Ralf Steppacher wrote:
<xsl:output method="xml" encoding="UTF-8" indent="yes".../>
                                                    ^^^
Well, mystery solved. Indenting the result should and usually
does not alter the semantics of the document, but there is no
guarantee, the spec explicitely warns that whitespace for
intendation could result in a different interpretation.

You'll see, if you set it to "no", the dumped FO file wont
generate a link area either.

I'll add this to the "shit happens" list.

><fo:basic-link internal-destination="addressListHeading">
> <fo:page-number-citation color="blue" ref-id="addressListHeading"/>
></fo:basic-link>

This is the real problem. You probably noticed that the link area
is not the whole page number, in particular with multiple digit
page numbers. This is due to the fact that the area generated by
the page number citation is not accounted for. Handling of page
number citations reffering to pages not yet rendered is kludgy,
there are no text decorations applied, and the can't be reliably
right aligned.

Your best bet is probably to use the chapter heading text for
the link instead of the page number. Another possibility is to
generate the TOC at the end and reshuffle the pages using iText
if necessary. If you really need to keep the current design,
Use xsl:text to insert a whitespace, perhaps a usual space
surrounded by two zero width spaces or something.

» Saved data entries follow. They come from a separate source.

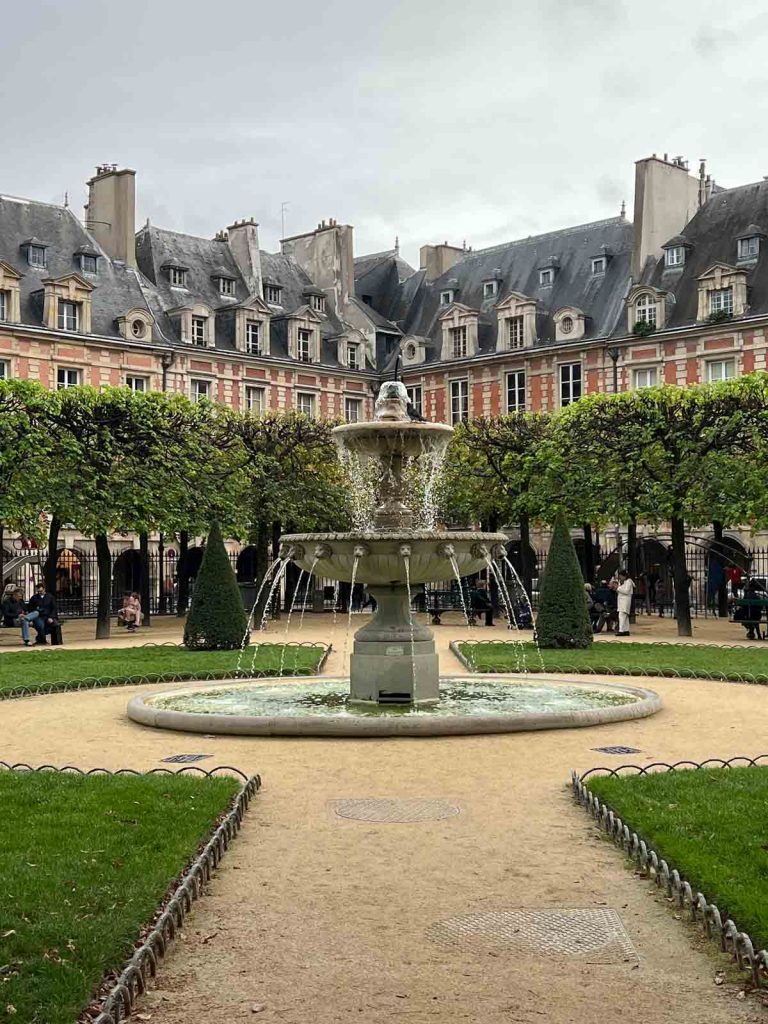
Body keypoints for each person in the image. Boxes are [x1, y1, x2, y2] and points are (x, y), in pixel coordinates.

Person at [616, 571, 635, 637]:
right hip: (622, 601)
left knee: (621, 615)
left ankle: (621, 630)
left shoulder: (629, 582)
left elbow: (626, 591)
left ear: (624, 576)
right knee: (625, 616)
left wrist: (618, 588)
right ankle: (626, 630)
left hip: (625, 601)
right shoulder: (622, 582)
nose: (620, 577)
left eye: (621, 576)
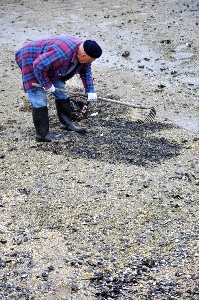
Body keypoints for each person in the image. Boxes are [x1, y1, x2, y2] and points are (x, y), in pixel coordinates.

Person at [15, 35, 102, 142]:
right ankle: (42, 134)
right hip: (30, 59)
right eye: (90, 60)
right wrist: (46, 84)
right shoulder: (61, 53)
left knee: (61, 92)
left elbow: (86, 72)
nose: (90, 63)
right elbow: (38, 65)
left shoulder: (83, 53)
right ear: (83, 55)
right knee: (39, 98)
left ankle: (66, 123)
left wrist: (90, 91)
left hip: (49, 65)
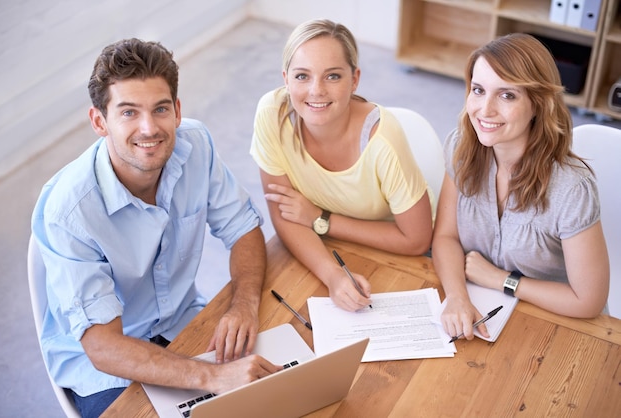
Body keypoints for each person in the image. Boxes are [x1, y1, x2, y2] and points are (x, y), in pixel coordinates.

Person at [31, 38, 281, 418]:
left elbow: (243, 227)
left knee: (281, 395)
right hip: (107, 368)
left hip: (182, 322)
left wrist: (243, 304)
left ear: (177, 111)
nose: (149, 128)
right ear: (100, 121)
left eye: (160, 109)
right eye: (129, 113)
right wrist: (214, 377)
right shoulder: (69, 211)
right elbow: (103, 347)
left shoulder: (195, 145)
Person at [432, 33, 610, 342]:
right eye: (478, 90)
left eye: (507, 95)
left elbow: (589, 301)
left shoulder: (571, 188)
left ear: (538, 105)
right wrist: (457, 297)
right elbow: (445, 237)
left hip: (560, 324)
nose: (484, 110)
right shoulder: (461, 146)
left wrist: (503, 280)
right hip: (485, 311)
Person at [250, 19, 433, 312]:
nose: (316, 91)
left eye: (332, 76)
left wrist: (321, 219)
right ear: (285, 79)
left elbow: (416, 239)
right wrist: (332, 275)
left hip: (396, 252)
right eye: (302, 76)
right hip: (325, 248)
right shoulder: (272, 114)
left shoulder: (382, 139)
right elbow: (285, 213)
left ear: (355, 79)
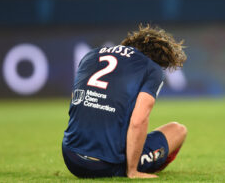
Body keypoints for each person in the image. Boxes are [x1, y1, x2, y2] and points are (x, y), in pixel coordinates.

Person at [62, 24, 188, 179]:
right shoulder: (151, 68)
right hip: (103, 165)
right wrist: (133, 171)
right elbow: (138, 121)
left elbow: (76, 102)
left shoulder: (90, 55)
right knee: (178, 130)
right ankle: (137, 167)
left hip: (71, 157)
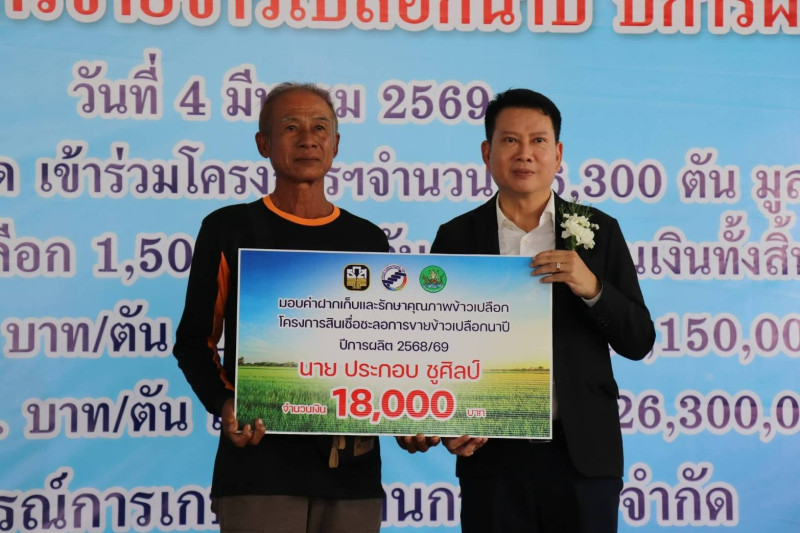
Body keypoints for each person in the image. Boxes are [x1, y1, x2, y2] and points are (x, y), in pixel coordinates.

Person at [398, 88, 655, 533]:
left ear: (558, 154)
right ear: (487, 152)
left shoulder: (599, 231)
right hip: (492, 455)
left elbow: (639, 340)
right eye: (510, 140)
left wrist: (591, 287)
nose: (524, 153)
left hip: (582, 456)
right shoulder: (457, 237)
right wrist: (445, 420)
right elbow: (435, 345)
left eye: (538, 141)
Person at [173, 82, 390, 533]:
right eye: (291, 128)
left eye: (320, 128)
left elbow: (384, 349)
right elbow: (195, 341)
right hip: (259, 466)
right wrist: (225, 402)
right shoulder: (229, 228)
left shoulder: (367, 240)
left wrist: (417, 417)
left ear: (335, 145)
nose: (308, 139)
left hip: (352, 473)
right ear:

Your style sheet appear to be a bit more convoluted than usual.
Some other hints:

<xsl:template match="address_list/row/*" mode="address_list">
<xsl:choose> <xsl:when test="local-name()='ZIP_CODE_CITY'">
<xsl:call-template name="plzOrtRow">
...
   </xsl:call-template>
 </xsl:when>
 <xsl:when test="local-name()='ZIP_CODE_PO_BOX'">

If this comes directly from your original style sheet, you should better use matching precise templates instead of piping everything into a match-all and then use a choose in it. Furthermore, either the mode or the path prefix address_list/row appears to be redundant too. <xsl:template match="address_list/row/ZIP_CODE_CITY"> <xsl:call-template name="plzOrtRow"> ... </xsl:template> <xsl:template match="address_list/row/ZIP_CODE_PO_BOX"> <xsl:call-template name="plzOrtRow"> ... </xsl:template> <xsl:template match="address_list/row/*"> <xsl:call-template name="keyValueRow"> ... </xsl:template>

> <fo:table-row>
>  <xsl:attribute name="keep-with-next"><xsl:value-of 
select="$keep"/></xsl:attribute>

You can do yourself a favor and use attribute value templates
(short: AVT):
  <fo:table-row keep-with-next="{$keep}">

> <fo:block end-indent="30pt" text-align="justify">
>  <!--Increase indent for every sub-chapter. -->
>  <xsl:attribute name="start-indent"><xsl:value-of select="$level * 
30"/>pt</xsl:attribute>

You can keep this for documentation, but the following should
give the same result:
 <fo:block end-indent="30pt" text-align="justify"
  start-indent{$level * 30}pt">

> <xsl:template name="createCell">
>  <xsl:param name="fillWith">[NOT SPECIFIED]</xsl:param>
>   <xsl:param name="borderColor">gray</xsl:param>
>   <xsl:param name="borderStartStyle">solid</xsl:param>
>   <xsl:param name="borderEndStyle">solid</xsl:param>
...
>   <fo:table-cell border-collapse="collapse" border-width="1pt" 
border-style="solid">
>    <xsl:attribute name="padding"><xsl:value-of 
select="$padding"/></xsl:attribute>
>    <xsl:attribute name="border-color"><xsl:value-of 
select="$borderColor"/></xsl:attribute>
>    <xsl:attribute name="border-start-style"><xsl:value-of 
select="$borderStartStyle"/></xsl:attribute>

Instead of passing attribute in a parameter, you should look
into using attribute sets:
  http://www.w3.org/TR/xslt#attribute-sets
You can prepare bundles of attributes, somewhat similar to CSS
classes, and use them in element creation.

Generally, you should more rely on apply-templates and reduce
the call-template stuff. There is not all that much value in
abstracting really low-level stuff like table cell generation.